Deadspin has published a takeout of “King of Sleaze Mountain” super agent Dan Lozano based on anonymous files it was sent recently. It is no endorsement of Lozano and his behavior over the years to say that this story of a preternaturally adept chameleonic salesmanship and cheesy hooker procurement leaves one feeling a little dirty, because there are only two real issues that seem to have legal legs and a sports implication:

Does Alex Rodriguez own part of Lozano’s business? This is not allowed under the rules of baseball, I gather, for all the obvious ethical reasons you can imagine, but there is some evidence that he does, and Deadspin doesn’t dig beneath the surface of the accusation to find out if that evidence is real or not.
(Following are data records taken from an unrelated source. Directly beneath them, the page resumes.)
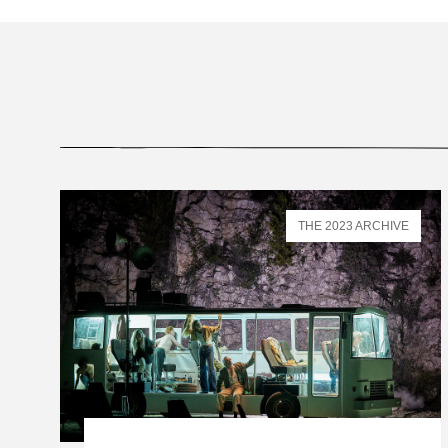
THE 2023 ARCHIVE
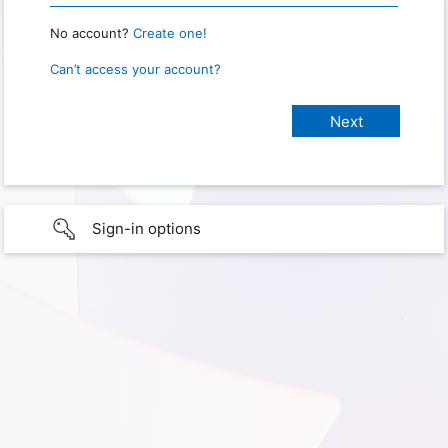
No account?
Create one!
Can’t access your account?
Sign-in options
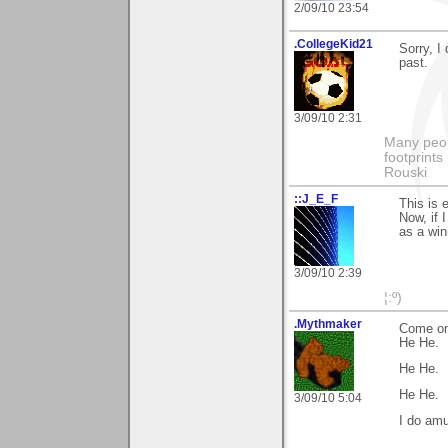
2/09/10 23:54
.CollegeKid21
Sorry, I
past.
3/09/10 2:31
Many peopl
footprints
Rouski
::J_E_F
This is e
Now, if 
as a win
3/09/10 2:39
¦:º)
.Mythmaker
Come on 
He He.
He He.
He He.
3/09/10 5:04
I do am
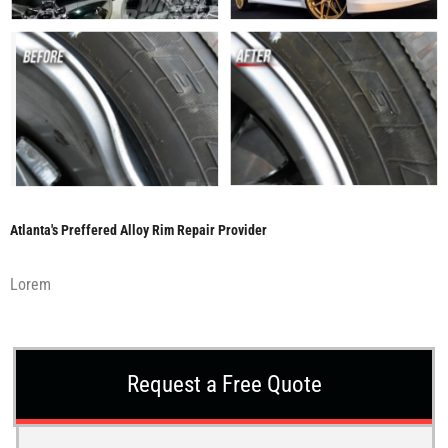
Atlanta's Preffered Alloy Rim Repair Provider
Lorem
Request a Free Quote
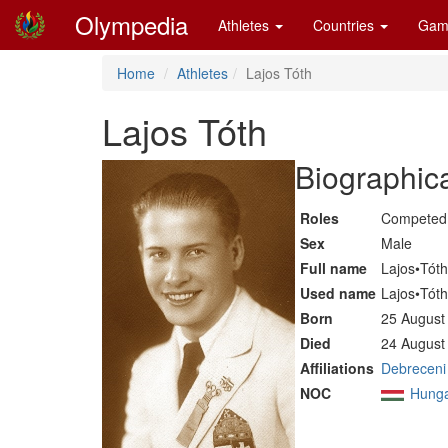
Olympedia
Athletes
Countries
Gam
Home
Athletes
Lajos Tóth
Lajos Tóth
Biographica
Roles
Competed 
Sex
Male
Full name
Lajos•Tóth
Used name
Lajos•Tóth
Born
25 August
Died
24 August
Affiliations
Debreceni
NOC
Hung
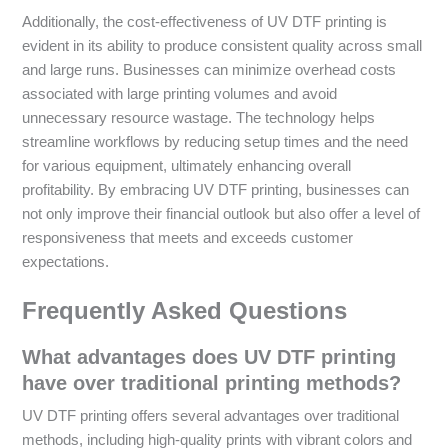
Additionally, the cost-effectiveness of UV DTF printing is
evident in its ability to produce consistent quality across small
and large runs. Businesses can minimize overhead costs
associated with large printing volumes and avoid
unnecessary resource wastage. The technology helps
streamline workflows by reducing setup times and the need
for various equipment, ultimately enhancing overall
profitability. By embracing UV DTF printing, businesses can
not only improve their financial outlook but also offer a level of
responsiveness that meets and exceeds customer
expectations.
Frequently Asked Questions
What advantages does UV DTF printing
have over traditional printing methods?
UV DTF printing offers several advantages over traditional
methods, including high-quality prints with vibrant colors and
And,

Did Lozano push Albert Pujols into an ill-advised contract back in 2004 in order to generate cash flow he needed personally? Again, Deadspin makes the accusation and leaves it at that.

My friend, Cardinals-watching Brian Walton, didn’t leave it at that, and takes a look at the facts of what happened in 2004 with Lozano, the Cards and Pujols at scout.com. You can read his excellent piece at stlcardinals.scout.com.

All we can say to Deadspin is, That wasn’t hard now, was it?

Forecasters Challenge

Tom Tango runs a neat little competition at The Book blog. He’s just published year’s first results for the three unofficial contests and the official one. My projections were in the top quarter in 2009 and are there again this year.

It’s exciting, even if the takeway is that our Consensus picks are better than any individual forecaster’s.